25 mayo, 2026

MATANDO LAS OBRAS PECAMINOSAS

“Por tanto, hermanos, tenemos una obligación, pero no es la de vivir conforme a la naturaleza pecaminosa. Porque si ustedes viven conforme a ella, morirán; pero si por medio del Espíritu dan muerte a los malos hábitos del cuerpo, vivirán.”

Apóstol Pablo a los Romanos 8:12-13

“Has morir las obras de la carne”. Hay un término en teología: Mortificación. Este término es importante. Estamos familiarizados con palabras como funeraria, mortuoria, mortalidad y mortandad. Están involucradas con la palabra muerte. La mortificación es matar las obras pecaminosas de nuestra carne o naturaleza pecaminosa. Significa dar muerte a las malas obras que hemos hecho y que son pecado. La mortificación no es masoquismo, infligir dolor a uno mismo. La mortificación no es ascetismo, negarse ciertos placeres físicos. La mortificación es rechazar la práctica del pecado y darle muerte.

John Scott dice en uno de sus libros: “Hay una especie de vida que conduce a la muerte y una especie de muerte que conduce a la vida.” La mortificación del pecado lleva a la vida. Algunos de los pecados a los que debemos dar muerte son: crueldad al hablar, mentira, chisme, lujuria, egocentrismo, pereza, glotonería, manejar vehículos de manera irresponsable, robo, adicciones y otros mas. “Por el Espíritu Santo, debemos hacer morir las obras de la carne.” Debemos: “Vivir en solo por el Espíritu.

Un escritor llamado Francis Chan, escribió un libro titulado: “El Dios olvidado”. Cita el comentario del predicador A. W. Toser: “Que nos quede claro, el nivel de espiritualidad entre nosotros es bajo. Nos hemos medido por nosotros mismos hasta que el incentivo para buscar mesetas más altas en las cosas del Espíritu se ha ido.” Nuestro problema, es que imitamos a las personas que viven sin Cristo.”

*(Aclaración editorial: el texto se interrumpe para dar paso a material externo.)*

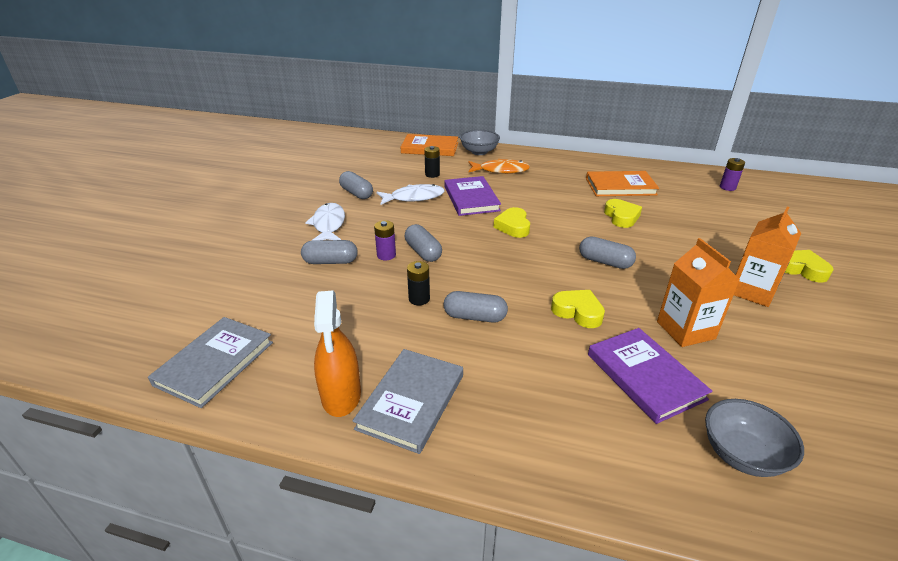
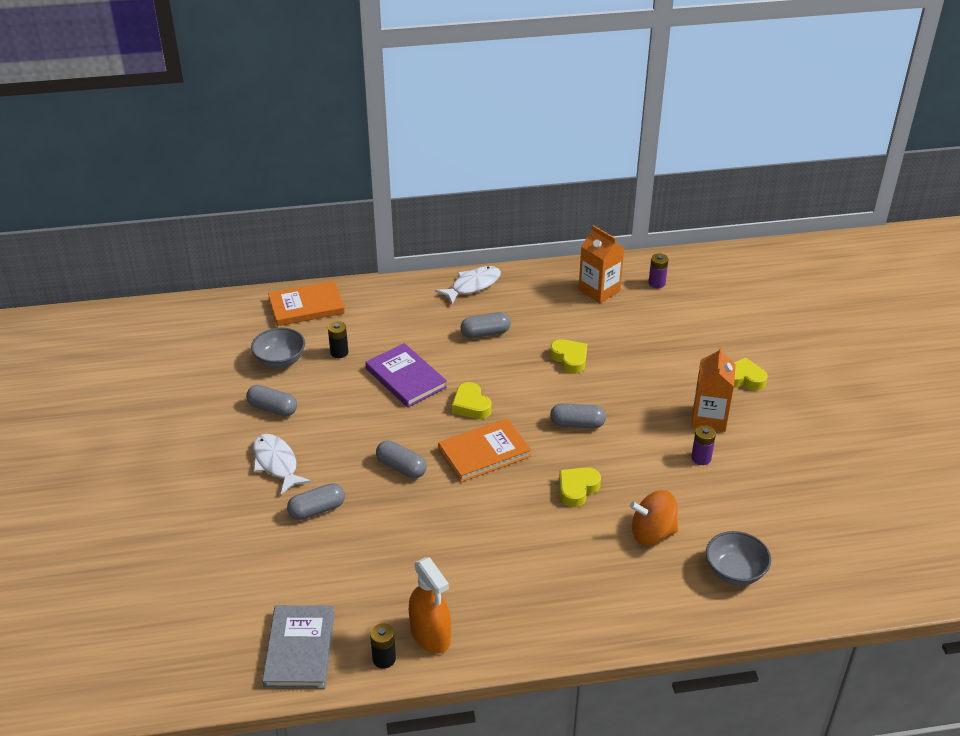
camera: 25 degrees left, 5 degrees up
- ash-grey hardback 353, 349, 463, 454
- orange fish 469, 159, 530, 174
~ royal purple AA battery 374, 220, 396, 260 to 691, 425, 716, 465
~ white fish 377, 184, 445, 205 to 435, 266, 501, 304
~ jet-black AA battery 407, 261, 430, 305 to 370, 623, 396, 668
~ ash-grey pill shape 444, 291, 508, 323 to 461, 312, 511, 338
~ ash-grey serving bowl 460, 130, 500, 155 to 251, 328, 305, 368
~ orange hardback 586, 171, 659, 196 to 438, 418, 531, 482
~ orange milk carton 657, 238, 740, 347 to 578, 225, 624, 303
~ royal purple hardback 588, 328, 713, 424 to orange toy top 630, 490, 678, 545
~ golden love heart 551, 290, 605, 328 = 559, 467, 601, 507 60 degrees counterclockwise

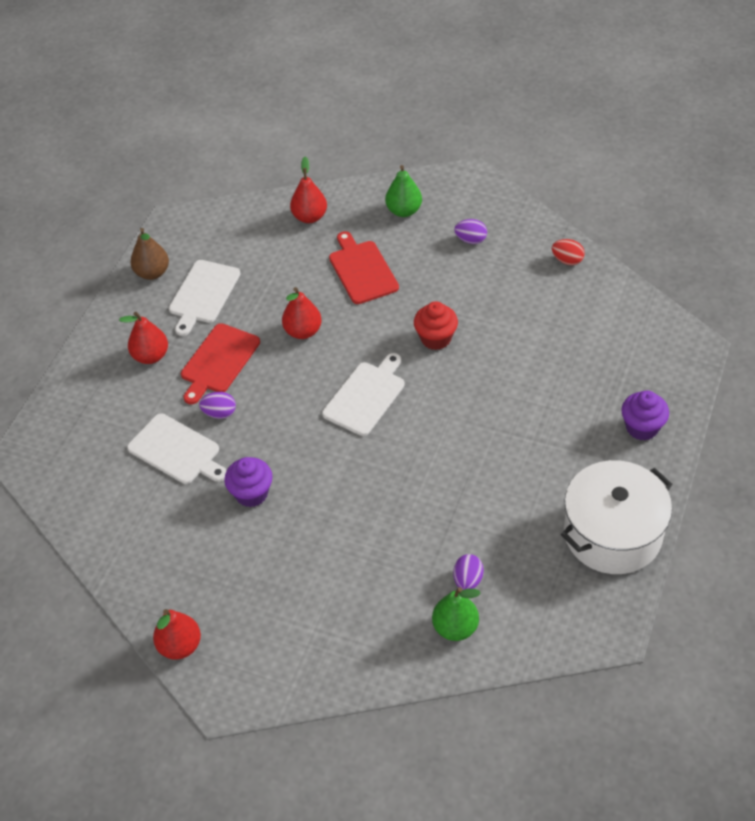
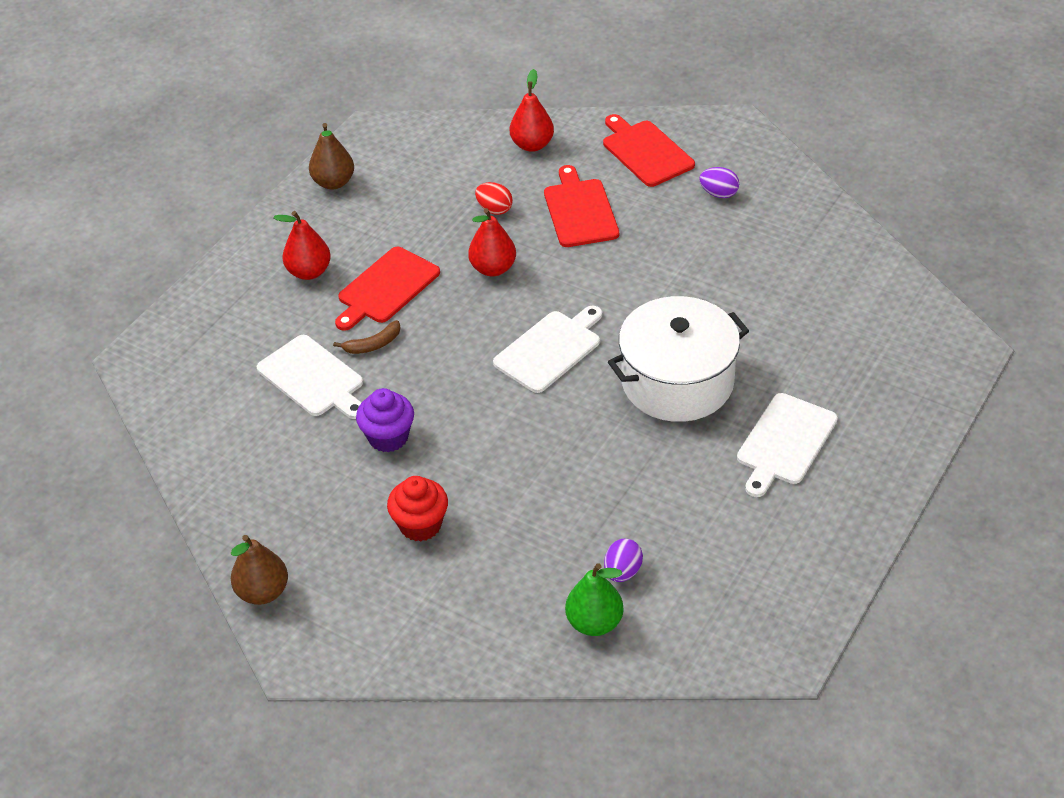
camera: 10 degrees right, 5 degrees down
- royal purple muffin 622, 390, 669, 440
~ white bread board 169, 260, 241, 336 to 737, 393, 838, 497
~ scarlet muffin 414, 301, 458, 350 to 387, 476, 448, 542
~ scarlet toy egg 552, 239, 585, 265 to 475, 182, 513, 215
~ white stockpot 561, 460, 673, 574 to 608, 296, 749, 422
~ royal purple toy egg 199, 392, 236, 419 to dark brown banana 333, 320, 401, 354
~ emerald pear fruit 385, 165, 422, 217 to scarlet bread board 603, 114, 695, 187
~ scarlet pear fruit 153, 609, 201, 660 to dark brown pear fruit 231, 535, 288, 605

A los Romanos 8:1-17 es uno de los grandes pasajes de la vida en el Espíritu y en contraste la palabra carne aparece solo 8 veces. En los versículos 3-8 se refiere atender sus caminos centrados en nosotros mismos y en nuestra suficiencia. Lo cual, desde la perspectiva del Espíritu no debe ser así. Al depender de Él, podemos dar muerte a las obras de nuestro yo o de nuestra naturaleza pecaminosa y experimentar la vida victoriosa de nuestro Señor Jesucristo.